Udacity offers free online, project-based courses taught by professors and industry experts. The company’s mission is to make education more accessible and affordable for students and to encourage lifelong active learning. Technology and data science is a core part of the mission
“We do AB tests in which we randomly assign students to one version of our classes, and others to another,” Thrun said. “Within a day we can measure the difference. Such immediate data and feedback never really existed in traditional classrooms, and it is not in the DNA of many professors. Udacity is big data changing higher education.”
Udacity also offers data-science courses designed by experts from Cloudera, Facebook, and MongoDB, and it plans to offer more in the coming months. Thrun said that data science is a critical part of any business and that courses like these can help managers and engineers fill the need for those skills.
Like the other CEOs we interviewed, Thrun said that his background means Udacity places a heavy emphasis on data for its day-to-day operations.
“I’m very open to input and additional data from anyone at the company — even qualitative data is data,” Thrun said. “I believe there are some aspects where pure data will not provide the perfect answer and intuition is more important, especially when it comes to innovation. The advantage lies with those who can combine creativity and intuition with the data at hand.”
It’s not [just] size that matters
Sexy or not, data is now seen as this powerful force that can predict the future . It can provide unprecedented insight into what formerly relied on gut feelings and luck, and the data-obsessed mindset is spreading far beyond the business world.

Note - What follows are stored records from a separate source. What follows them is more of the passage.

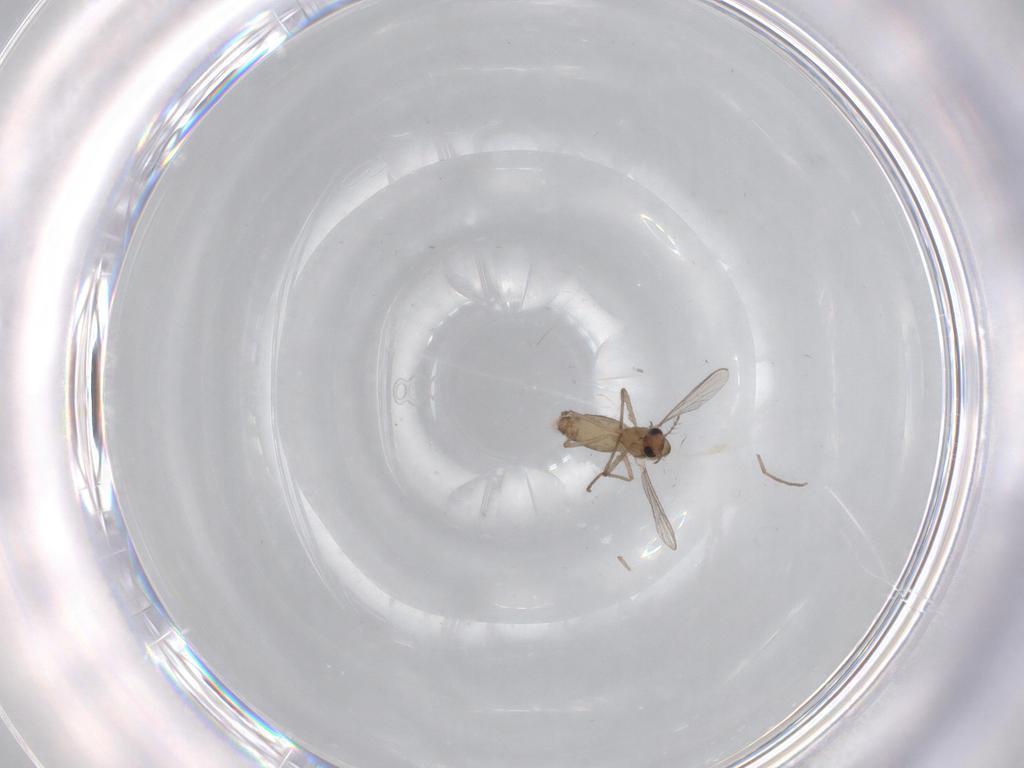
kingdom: Animalia
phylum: Arthropoda
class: Insecta
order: Diptera
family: Chironomidae
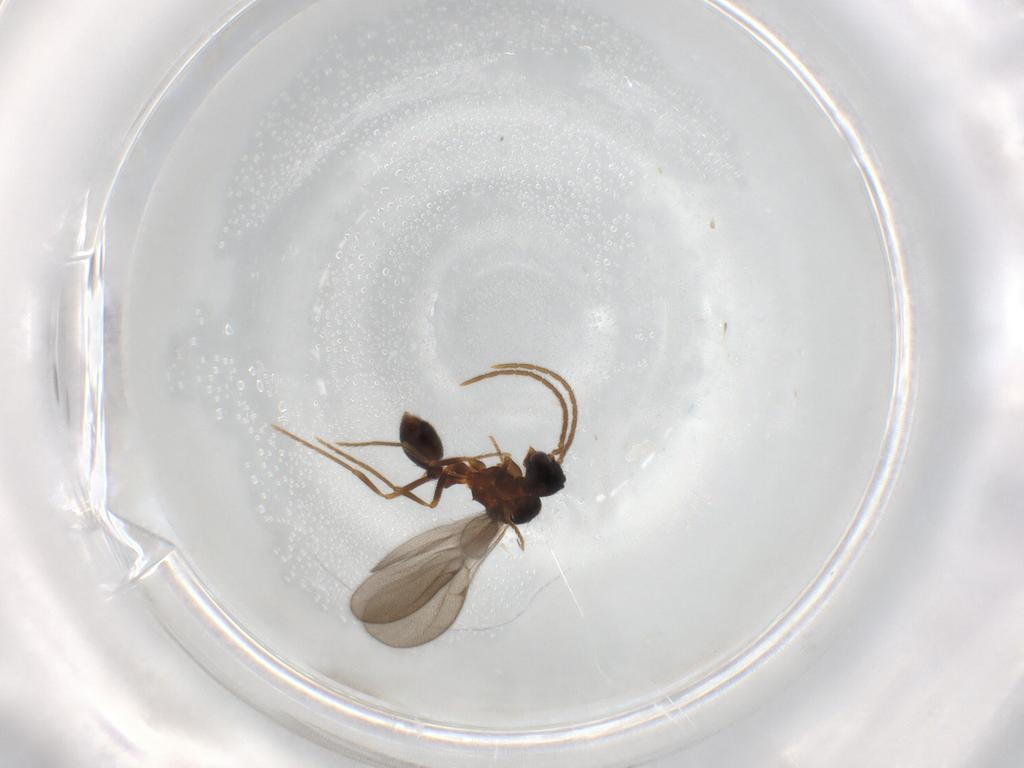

Health trackers and apps like FitBit, MapMyFitness, and MyNetDiary give people data on their physical activity and calorie intake to help achieve fitness goals and lose weight. Home devices and apps like the Nest “smart” thermostat use data to keep energy costs down. DigitalGlobe collects data to create a “heat map” of conflict in Africa. Data can even help people find their soulmate and predict sports and election outcomes.
However, as all the CEOs were careful to say, data alone is not enough. Human inspiration and input still has an important role, especially when it comes to innovation. It’s striking the right balance that is key.